— start —

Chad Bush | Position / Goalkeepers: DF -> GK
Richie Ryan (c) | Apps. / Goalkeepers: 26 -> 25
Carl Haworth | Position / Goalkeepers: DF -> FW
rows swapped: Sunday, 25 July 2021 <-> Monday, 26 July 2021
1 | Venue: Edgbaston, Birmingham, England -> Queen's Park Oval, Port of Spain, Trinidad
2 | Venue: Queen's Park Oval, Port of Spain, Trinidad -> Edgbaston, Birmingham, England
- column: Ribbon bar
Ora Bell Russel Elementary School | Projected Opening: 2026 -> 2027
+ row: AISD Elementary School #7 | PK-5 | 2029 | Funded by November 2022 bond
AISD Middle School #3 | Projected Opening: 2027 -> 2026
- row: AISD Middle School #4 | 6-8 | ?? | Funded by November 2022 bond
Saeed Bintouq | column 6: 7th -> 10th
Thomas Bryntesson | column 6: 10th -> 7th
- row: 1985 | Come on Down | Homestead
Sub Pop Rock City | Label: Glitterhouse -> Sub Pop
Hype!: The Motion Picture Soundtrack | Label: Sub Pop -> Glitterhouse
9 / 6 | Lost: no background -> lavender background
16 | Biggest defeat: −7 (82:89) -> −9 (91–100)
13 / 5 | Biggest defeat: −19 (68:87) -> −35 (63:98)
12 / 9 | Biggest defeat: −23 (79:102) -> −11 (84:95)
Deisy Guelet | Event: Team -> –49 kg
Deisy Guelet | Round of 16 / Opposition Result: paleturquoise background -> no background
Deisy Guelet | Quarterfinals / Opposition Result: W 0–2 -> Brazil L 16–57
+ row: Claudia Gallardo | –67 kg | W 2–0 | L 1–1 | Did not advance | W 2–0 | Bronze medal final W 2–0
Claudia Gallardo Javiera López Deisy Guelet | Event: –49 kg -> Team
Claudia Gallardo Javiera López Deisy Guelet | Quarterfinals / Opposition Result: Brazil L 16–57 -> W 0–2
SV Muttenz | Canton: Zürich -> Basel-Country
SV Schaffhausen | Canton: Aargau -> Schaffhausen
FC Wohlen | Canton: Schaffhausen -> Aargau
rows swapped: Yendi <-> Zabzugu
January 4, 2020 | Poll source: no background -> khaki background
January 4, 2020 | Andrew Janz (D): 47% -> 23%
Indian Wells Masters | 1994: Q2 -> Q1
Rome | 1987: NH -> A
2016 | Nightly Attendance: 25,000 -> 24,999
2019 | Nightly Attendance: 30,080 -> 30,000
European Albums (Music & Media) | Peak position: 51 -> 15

— end —

### Exercise instructions
Extract every difference line from all of the records and copy each one character for character, in the order given.

### Written response
Chad Bush | Position / Goalkeepers: DF -> GK
Richie Ryan (c) | Apps. / Goalkeepers: 26 -> 25
Carl Haworth | Position / Goalkeepers: DF -> FW
rows swapped: Sunday, 25 July 2021 <-> Monday, 26 July 2021
1 | Venue: Edgbaston, Birmingham, England -> Queen's Park Oval, Port of Spain, Trinidad
2 | Venue: Queen's Park Oval, Port of Spain, Trinidad -> Edgbaston, Birmingham, England
- column: Ribbon bar
Ora Bell Russel Elementary School | Projected Opening: 2026 -> 2027
+ row: AISD Elementary School #7 | PK-5 | 2029 | Funded by November 2022 bond
AISD Middle School #3 | Projected Opening: 2027 -> 2026
- row: AISD Middle School #4 | 6-8 | ?? | Funded by November 2022 bond
Saeed Bintouq | column 6: 7th -> 10th
Thomas Bryntesson | column 6: 10th -> 7th
- row: 1985 | Come on Down | Homestead
Sub Pop Rock City | Label: Glitterhouse -> Sub Pop
Hype!: The Motion Picture Soundtrack | Label: Sub Pop -> Glitterhouse
9 / 6 | Lost: no background -> lavender background
16 | Biggest defeat: −7 (82:89) -> −9 (91–100)
13 / 5 | Biggest defeat: −19 (68:87) -> −35 (63:98)
12 / 9 | Biggest defeat: −23 (79:102) -> −11 (84:95)
Deisy Guelet | Event: Team -> –49 kg
Deisy Guelet | Round of 16 / Opposition Result: paleturquoise background -> no background
Deisy Guelet | Quarterfinals / Opposition Result: W 0–2 -> Brazil L 16–57
+ row: Claudia Gallardo | –67 kg | W 2–0 | L 1–1 | Did not advance | W 2–0 | Bronze medal final W 2–0
Claudia Gallardo Javiera López Deisy Guelet | Event: –49 kg -> Team
Claudia Gallardo Javiera López Deisy Guelet | Quarterfinals / Opposition Result: Brazil L 16–57 -> W 0–2
SV Muttenz | Canton: Zürich -> Basel-Country
SV Schaffhausen | Canton: Aargau -> Schaffhausen
FC Wohlen | Canton: Schaffhausen -> Aargau
rows swapped: Yendi <-> Zabzugu
January 4, 2020 | Poll source: no background -> khaki background
January 4, 2020 | Andrew Janz (D): 47% -> 23%
Indian Wells Masters | 1994: Q2 -> Q1
Rome | 1987: NH -> A
2016 | Nightly Attendance: 25,000 -> 24,999
2019 | Nightly Attendance: 30,080 -> 30,000
European Albums (Music & Media) | Peak position: 51 -> 15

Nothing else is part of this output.